Se acabó lo que se daba

Hace años que Eduardo Mendoza (Barcelona, 1943) parece incapaz de tomarse nada demasiado en serio. Ni su propia literatura, como demuestra esa trilogía que empezó con El rey recibe en 2018, continuó en 2019 con El negociado del yin y el yang y concluye ahora con Transbordo en Moscú. El hombre ya no está para tours de force como La verdad sobre el caso Savolta o La ciudad de los prodigios, que le dieron justa fama y merecido prestigio, pero cuya senda no está muy motivado para seguir a sus 78 años.

Dice que Transbordo en Moscú es su última novela y que, a partir de ahora, no esperemos de él más que algún ensayito o alguna traducción. ¿Será cierto? Bueno, teniendo en cuenta que Mendoza lleva años diciendo que la novela como género literario está muerta -solía decirlo cada vez que publicaba una nueva-, no sé hasta qué punto es fiable está afirmación, pero puede que esta vez vaya en serio. Si yo soy trece años menor que él y ya empiezo a preguntarme para qué hacer nada si todo da, en el mejor de los casos, una mezcla de risa y pena, con mayor motivo puede enfocar la retirada un hombre que lo ha sido todo en la literatura española contemporánea.

Personalmente, siempre le agradeceré que encontrara un rato libre para prologar mi libro Sospechosos habituales con un texto que tenía mucha gracia y hasta revelaba cierto afecto, totalmente inmerecido si tenemos en cuenta que lo conocí en Nueva York en 1980 -a través de nuestro común amigo Carlos Pazos- y que desde entonces solo nos hemos cruzado unas cuantas veces en situaciones variopintas. Pero es que Mendoza, además de un gran escritor, es también un señor amable, cordial y siempre dispuesto a intercambiar cuatro palabras con cualquiera que no le caiga rematadamente mal. Pese a tomarse el prusés a chufla, Mendoza ha logrado que no se le considere un enemigo de la Cataluña catalana, como si hemos conseguido Javier Cercas y, más modestamente, un servidor de ustedes. Es lo que tiene ser afable, supongo, que puedes decir lo que te de la gana sin que te lo tengan en cuenta.

Me lo pasé muy bien con El rey recibe y no tan bien con El negociado del yin y el yang (que se iba demasiado por las ramas, en mi opinión), pero pienso hacerme con Transbordo en Moscú porque esta trilogía es lo más parecido a unas memorias que podemos esperar de nuestro hombre. De hecho, la trilogía surge del profundo aburrimiento que se apoderó de él cuando intentó ponerse con su autobiografía. De ese auto tedio salieron esas tres novelas que resumen las últimas décadas de vida española a través de un alter ego del autor, el catastrófico periodista Rufo Batalla, quien, como el pusilánime Prullàs de Una comedia ligera, coincide bastante con la imagen que Mendoza parece tener de sí mismo.
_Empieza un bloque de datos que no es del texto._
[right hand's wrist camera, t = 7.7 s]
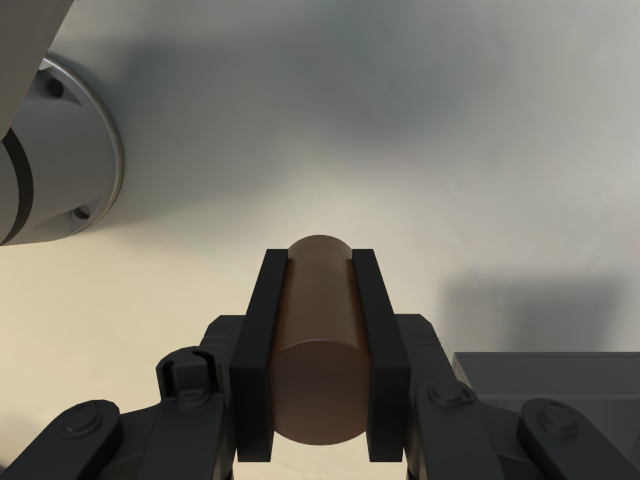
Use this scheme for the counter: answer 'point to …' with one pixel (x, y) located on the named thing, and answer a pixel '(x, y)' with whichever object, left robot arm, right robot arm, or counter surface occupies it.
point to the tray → (563, 387)
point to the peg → (320, 347)
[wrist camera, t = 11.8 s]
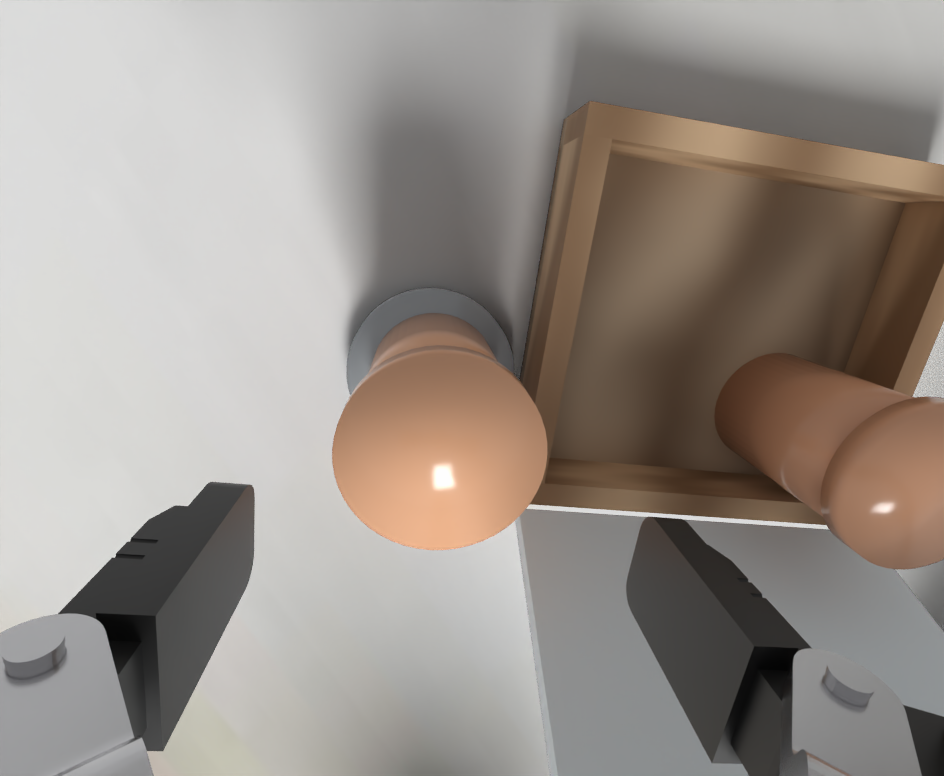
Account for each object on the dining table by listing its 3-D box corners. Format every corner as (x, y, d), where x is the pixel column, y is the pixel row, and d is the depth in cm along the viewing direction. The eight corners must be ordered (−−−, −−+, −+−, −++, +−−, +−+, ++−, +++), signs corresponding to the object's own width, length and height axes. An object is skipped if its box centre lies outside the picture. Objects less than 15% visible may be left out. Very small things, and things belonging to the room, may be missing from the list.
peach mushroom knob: (512, 314, 21) (565, 366, 13) (492, 443, 23) (528, 555, 15) (369, 297, 20) (338, 342, 12) (359, 432, 22) (326, 543, 14)
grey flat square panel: (1321, 1113, 11) (1270, 1110, 12) (865, 532, 23) (852, 545, 23) (620, 1197, 9) (601, 1187, 9) (518, 508, 21) (513, 523, 21)
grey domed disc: (521, 298, 22) (526, 301, 21) (497, 447, 24) (500, 457, 23) (355, 277, 21) (352, 280, 20) (344, 434, 23) (341, 443, 22)
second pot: (844, 353, 23) (1049, 416, 16) (803, 467, 25) (970, 573, 17) (728, 339, 23) (884, 398, 15) (694, 457, 24) (818, 564, 17)
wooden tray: (922, 182, 22) (1003, 175, 19) (807, 491, 26) (858, 527, 23) (563, 119, 20) (590, 101, 17) (504, 468, 24) (517, 503, 21)
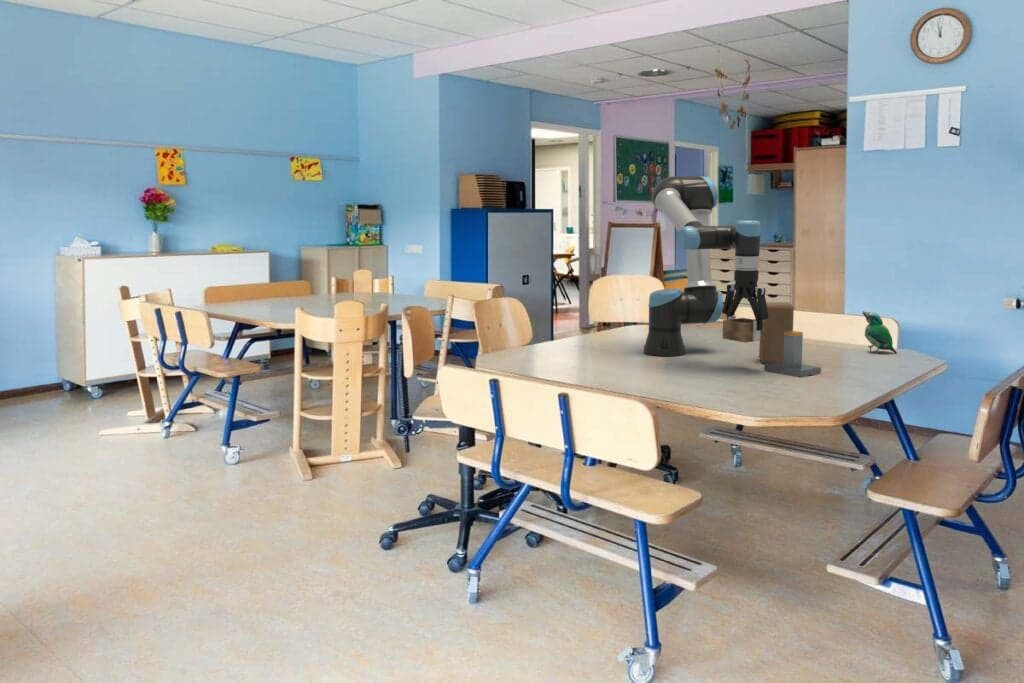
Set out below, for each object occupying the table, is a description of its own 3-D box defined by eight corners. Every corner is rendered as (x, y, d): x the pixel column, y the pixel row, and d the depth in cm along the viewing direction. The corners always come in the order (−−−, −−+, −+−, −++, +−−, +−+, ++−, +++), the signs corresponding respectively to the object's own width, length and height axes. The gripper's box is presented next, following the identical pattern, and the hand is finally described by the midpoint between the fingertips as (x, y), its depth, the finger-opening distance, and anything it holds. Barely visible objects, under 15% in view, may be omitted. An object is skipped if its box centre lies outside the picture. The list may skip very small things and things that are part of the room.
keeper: (764, 370, 274) (765, 330, 273) (783, 367, 280) (785, 328, 278) (800, 377, 263) (802, 335, 261) (820, 373, 269) (822, 332, 267)
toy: (861, 354, 304) (863, 312, 302) (859, 350, 312) (861, 309, 309) (898, 355, 300) (901, 313, 298) (895, 351, 308) (897, 310, 306)
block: (792, 364, 286) (794, 305, 283) (761, 363, 288) (763, 304, 285) (788, 359, 295) (790, 302, 292) (758, 358, 297) (760, 301, 294)
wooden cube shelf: (722, 338, 277) (723, 320, 275) (741, 335, 282) (742, 317, 281) (745, 342, 269) (746, 323, 268) (765, 339, 274) (766, 321, 273)
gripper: (712, 267, 278) (709, 334, 282) (767, 272, 260) (763, 344, 264) (727, 266, 282) (725, 332, 286) (782, 271, 264) (779, 341, 268)
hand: (743, 338), depth 275 cm, fingers closed on wooden cube shelf, 9 cm apart
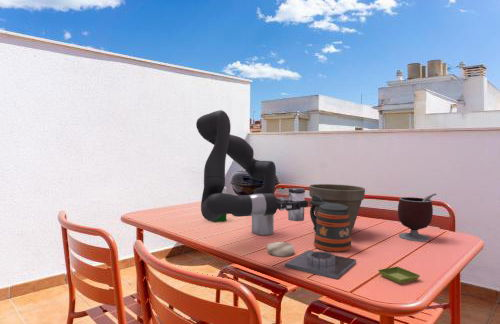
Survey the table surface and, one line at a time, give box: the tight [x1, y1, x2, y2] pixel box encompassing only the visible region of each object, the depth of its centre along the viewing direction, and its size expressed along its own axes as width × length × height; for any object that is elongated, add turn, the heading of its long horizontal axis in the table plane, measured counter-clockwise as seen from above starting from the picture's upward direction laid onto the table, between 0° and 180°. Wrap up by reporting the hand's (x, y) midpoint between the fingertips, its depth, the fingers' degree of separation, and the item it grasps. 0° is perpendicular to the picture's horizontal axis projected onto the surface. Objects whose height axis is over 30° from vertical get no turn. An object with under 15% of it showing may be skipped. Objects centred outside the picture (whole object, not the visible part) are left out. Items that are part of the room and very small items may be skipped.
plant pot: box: [308, 183, 366, 236], centre depth 160 cm, size 25×25×22 cm
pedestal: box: [266, 241, 295, 258], centre depth 130 cm, size 10×10×2 cm
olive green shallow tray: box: [377, 266, 421, 285], centre depth 106 cm, size 9×9×2 cm
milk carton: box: [212, 186, 228, 223], centre depth 185 cm, size 9×9×20 cm
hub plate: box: [284, 249, 357, 280], centre depth 117 cm, size 18×18×3 cm
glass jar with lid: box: [287, 187, 306, 222], centre depth 123 cm, size 6×6×11 cm
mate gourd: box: [397, 192, 437, 242], centre depth 153 cm, size 16×14×20 cm
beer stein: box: [308, 194, 352, 253], centre depth 139 cm, size 19×15×20 cm
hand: (302, 202), depth 124 cm, fingers closed on glass jar with lid, 5 cm apart
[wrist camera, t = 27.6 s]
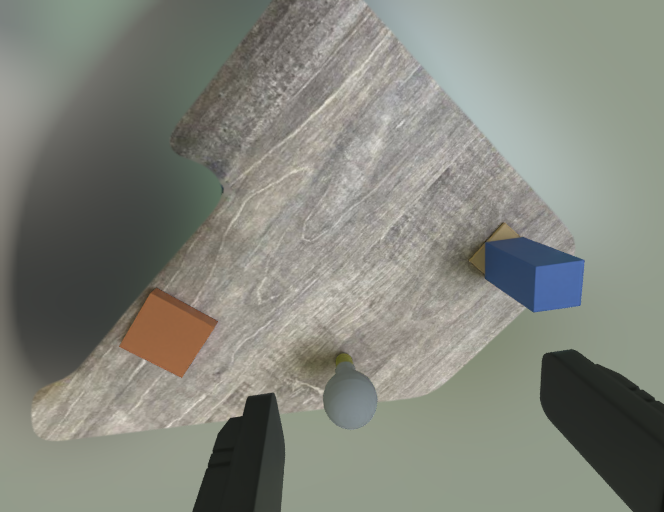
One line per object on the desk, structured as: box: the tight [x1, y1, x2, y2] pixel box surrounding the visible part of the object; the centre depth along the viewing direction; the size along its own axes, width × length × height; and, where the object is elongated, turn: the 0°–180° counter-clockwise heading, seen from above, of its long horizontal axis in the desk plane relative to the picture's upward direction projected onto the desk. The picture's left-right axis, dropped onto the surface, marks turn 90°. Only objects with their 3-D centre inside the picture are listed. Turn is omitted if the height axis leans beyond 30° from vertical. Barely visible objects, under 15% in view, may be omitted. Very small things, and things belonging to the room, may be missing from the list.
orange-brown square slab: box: [119, 288, 218, 378], centre depth 39 cm, size 8×8×2 cm
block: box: [485, 237, 585, 312], centre depth 35 cm, size 4×4×9 cm
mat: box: [469, 223, 520, 274], centre depth 39 cm, size 6×6×1 cm
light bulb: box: [323, 354, 377, 429], centre depth 37 cm, size 5×6×10 cm
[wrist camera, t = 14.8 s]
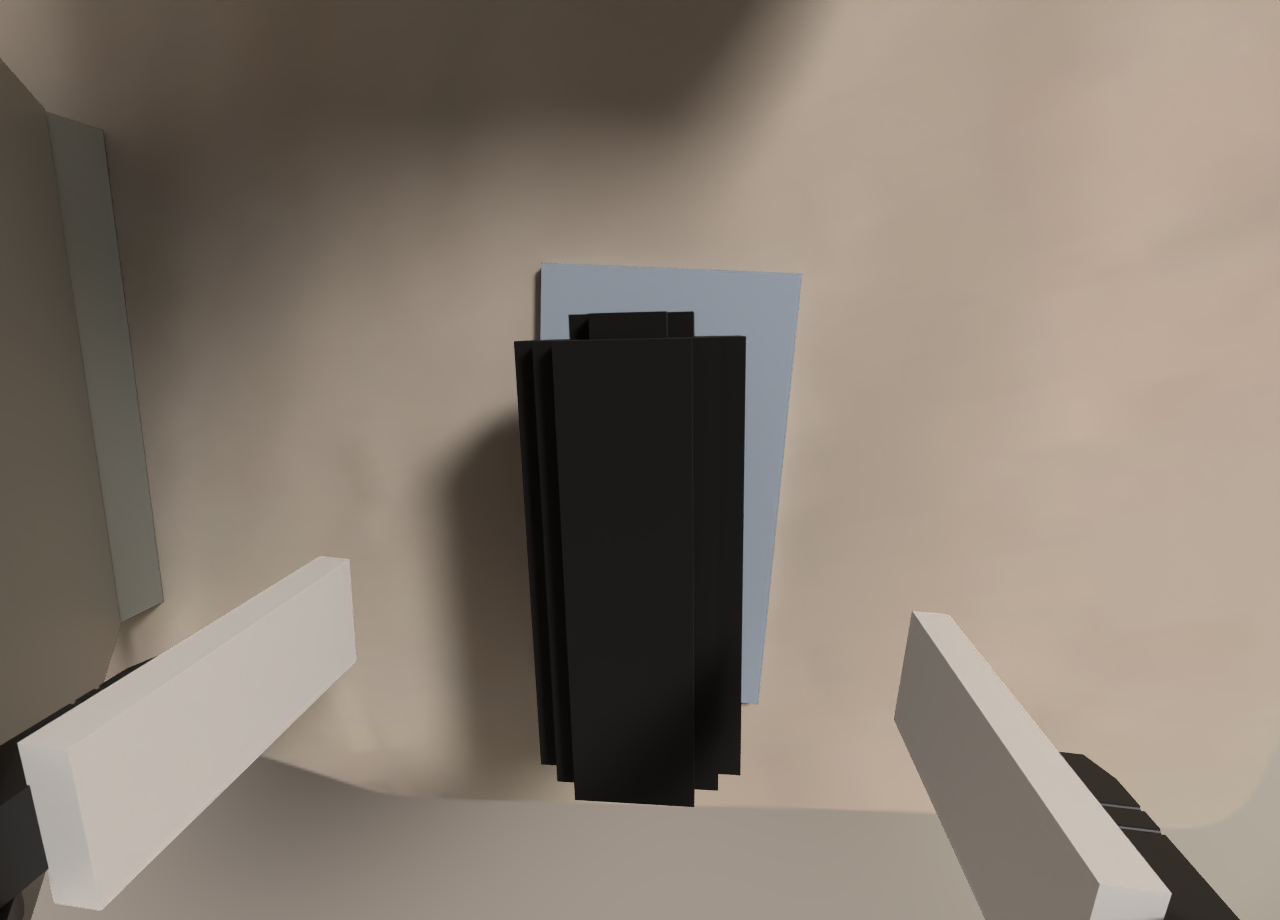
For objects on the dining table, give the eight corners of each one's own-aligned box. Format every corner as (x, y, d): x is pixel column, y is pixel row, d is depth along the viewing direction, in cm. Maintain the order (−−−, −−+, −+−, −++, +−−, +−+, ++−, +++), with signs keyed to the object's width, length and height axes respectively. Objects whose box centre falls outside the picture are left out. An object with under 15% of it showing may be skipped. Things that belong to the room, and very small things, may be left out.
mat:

Da la impresión de que este hombre, pese a sus muchos logros personales y literarios, sigue considerándose un zascandil que, de alguna manera, ha conseguido engañar a sus semejantes sobre sus auténticas intenciones en esta vida. Cuando la existencia no le parecía, como yo diría que es ahora el caso, una farsa a menudo divertida, pero en el fondo banal, Mendoza podía escribir novelas como La ciudad de los prodigios. Cerca de ser octogenario, se conforma con reír y hacer reír a base de un fatalismo irónico -a Oscar Tusquets le ocurre algo parecido- que, a mí, francamente, me parece algo a lo que aspirar en la edad provecta.